━━━ Stored data ━━━
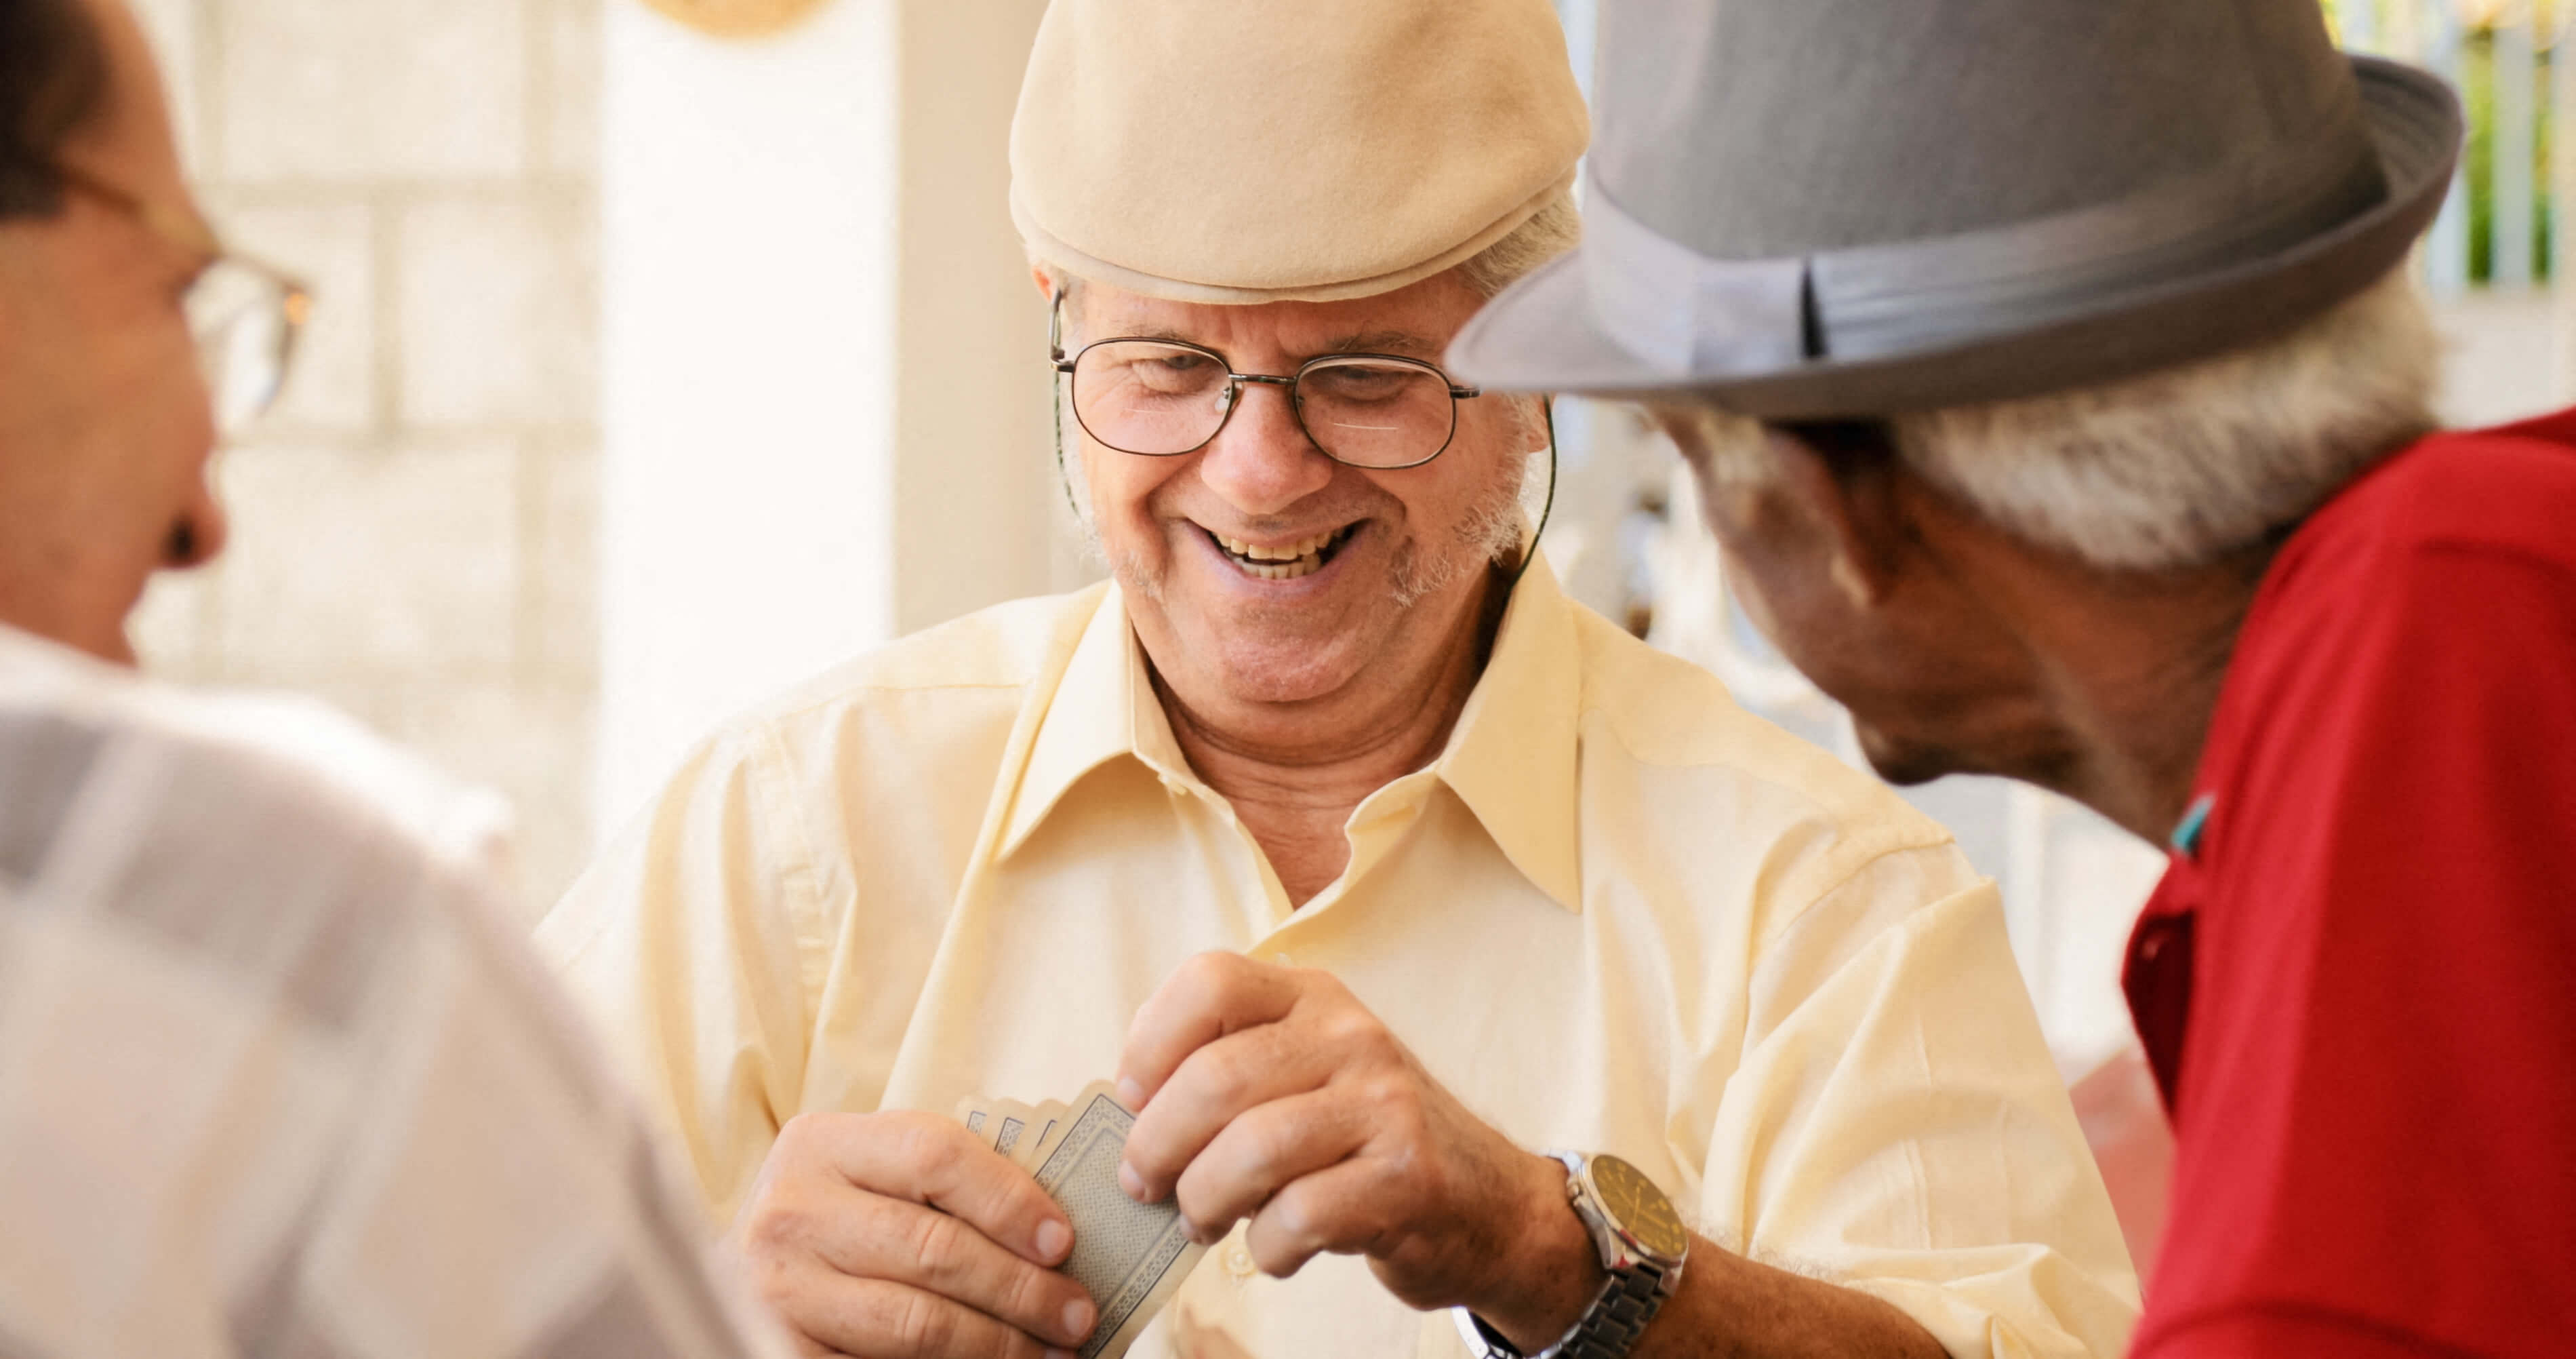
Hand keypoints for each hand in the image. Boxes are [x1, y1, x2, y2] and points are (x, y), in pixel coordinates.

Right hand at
━━━
━━━ Stored data ━━━
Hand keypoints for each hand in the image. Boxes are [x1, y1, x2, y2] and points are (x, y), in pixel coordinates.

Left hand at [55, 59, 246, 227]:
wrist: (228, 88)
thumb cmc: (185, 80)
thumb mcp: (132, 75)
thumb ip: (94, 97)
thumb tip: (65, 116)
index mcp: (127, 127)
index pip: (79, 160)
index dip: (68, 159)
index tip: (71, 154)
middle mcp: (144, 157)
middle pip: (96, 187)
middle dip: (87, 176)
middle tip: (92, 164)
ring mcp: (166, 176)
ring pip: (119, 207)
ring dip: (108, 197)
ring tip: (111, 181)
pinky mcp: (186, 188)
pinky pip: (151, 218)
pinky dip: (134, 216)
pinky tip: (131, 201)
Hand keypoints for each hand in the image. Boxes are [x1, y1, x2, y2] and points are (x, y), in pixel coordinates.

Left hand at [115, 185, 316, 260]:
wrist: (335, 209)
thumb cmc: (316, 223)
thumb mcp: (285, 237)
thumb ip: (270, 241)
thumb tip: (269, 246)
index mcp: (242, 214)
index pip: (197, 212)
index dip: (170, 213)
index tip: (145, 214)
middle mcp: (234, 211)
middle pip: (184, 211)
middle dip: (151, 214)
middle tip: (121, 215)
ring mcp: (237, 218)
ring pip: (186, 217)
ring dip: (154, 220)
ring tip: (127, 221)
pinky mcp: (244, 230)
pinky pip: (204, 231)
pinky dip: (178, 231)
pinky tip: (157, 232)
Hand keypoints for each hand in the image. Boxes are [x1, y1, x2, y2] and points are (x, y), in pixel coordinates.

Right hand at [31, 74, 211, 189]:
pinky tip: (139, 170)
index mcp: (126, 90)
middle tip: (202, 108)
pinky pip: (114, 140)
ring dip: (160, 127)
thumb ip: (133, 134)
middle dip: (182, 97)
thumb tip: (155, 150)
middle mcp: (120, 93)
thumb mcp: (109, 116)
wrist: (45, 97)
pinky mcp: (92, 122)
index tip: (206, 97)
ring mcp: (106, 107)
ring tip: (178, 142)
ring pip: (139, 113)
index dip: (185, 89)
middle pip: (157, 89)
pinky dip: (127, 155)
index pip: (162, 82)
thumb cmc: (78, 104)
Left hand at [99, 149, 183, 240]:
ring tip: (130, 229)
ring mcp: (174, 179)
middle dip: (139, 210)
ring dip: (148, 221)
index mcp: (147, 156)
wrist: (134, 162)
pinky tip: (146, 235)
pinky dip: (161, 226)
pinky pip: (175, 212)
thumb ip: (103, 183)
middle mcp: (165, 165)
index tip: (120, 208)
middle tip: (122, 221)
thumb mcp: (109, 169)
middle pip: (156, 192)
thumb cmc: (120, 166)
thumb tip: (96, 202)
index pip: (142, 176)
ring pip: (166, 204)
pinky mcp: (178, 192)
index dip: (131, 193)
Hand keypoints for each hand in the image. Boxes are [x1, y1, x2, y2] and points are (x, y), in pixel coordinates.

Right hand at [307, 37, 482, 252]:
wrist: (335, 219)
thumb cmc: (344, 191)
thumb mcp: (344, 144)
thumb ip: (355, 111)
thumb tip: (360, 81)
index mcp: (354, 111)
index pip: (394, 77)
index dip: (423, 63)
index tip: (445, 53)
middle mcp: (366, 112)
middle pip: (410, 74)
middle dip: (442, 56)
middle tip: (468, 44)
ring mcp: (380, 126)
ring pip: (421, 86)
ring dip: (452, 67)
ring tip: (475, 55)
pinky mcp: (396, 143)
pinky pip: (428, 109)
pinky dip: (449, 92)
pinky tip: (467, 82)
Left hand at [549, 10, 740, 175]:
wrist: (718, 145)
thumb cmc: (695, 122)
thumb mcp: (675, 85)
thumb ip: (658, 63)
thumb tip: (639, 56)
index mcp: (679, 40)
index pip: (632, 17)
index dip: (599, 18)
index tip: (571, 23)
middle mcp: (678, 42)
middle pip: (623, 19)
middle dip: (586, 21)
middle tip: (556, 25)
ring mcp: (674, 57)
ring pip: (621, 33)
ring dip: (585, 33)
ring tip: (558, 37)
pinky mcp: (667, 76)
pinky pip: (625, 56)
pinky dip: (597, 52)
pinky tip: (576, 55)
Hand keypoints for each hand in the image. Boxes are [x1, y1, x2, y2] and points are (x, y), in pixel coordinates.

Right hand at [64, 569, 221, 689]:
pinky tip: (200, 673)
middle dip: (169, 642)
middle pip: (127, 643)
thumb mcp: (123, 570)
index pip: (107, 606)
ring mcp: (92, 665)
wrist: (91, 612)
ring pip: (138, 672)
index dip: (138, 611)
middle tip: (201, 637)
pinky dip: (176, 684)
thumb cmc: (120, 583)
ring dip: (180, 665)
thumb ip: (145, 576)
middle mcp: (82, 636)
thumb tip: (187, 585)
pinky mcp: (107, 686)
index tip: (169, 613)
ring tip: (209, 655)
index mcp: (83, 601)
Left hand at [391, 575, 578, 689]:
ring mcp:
━━━
### Task goal
In the listing above, find the line containing "pinky tip: (157, 232)" and the line containing "wrist: (45, 97)", then retype both and every line between them exactly, with nothing else.

### Problem solution
pinky tip: (157, 232)
Hand keypoints for each hand in the image. Boxes are [x1, y1, x2, y2] and points are (x, y), in pixel coordinates.

Right hand at [31, 74, 211, 189]:
pinky tip: (139, 170)
index mcp: (126, 90)
middle tip: (202, 108)
pinky pip: (114, 140)
ring dip: (160, 127)
thumb ip: (133, 134)
middle dip: (182, 97)
thumb tip: (155, 150)
middle mcp: (120, 93)
thumb mcp: (109, 116)
wrist: (45, 97)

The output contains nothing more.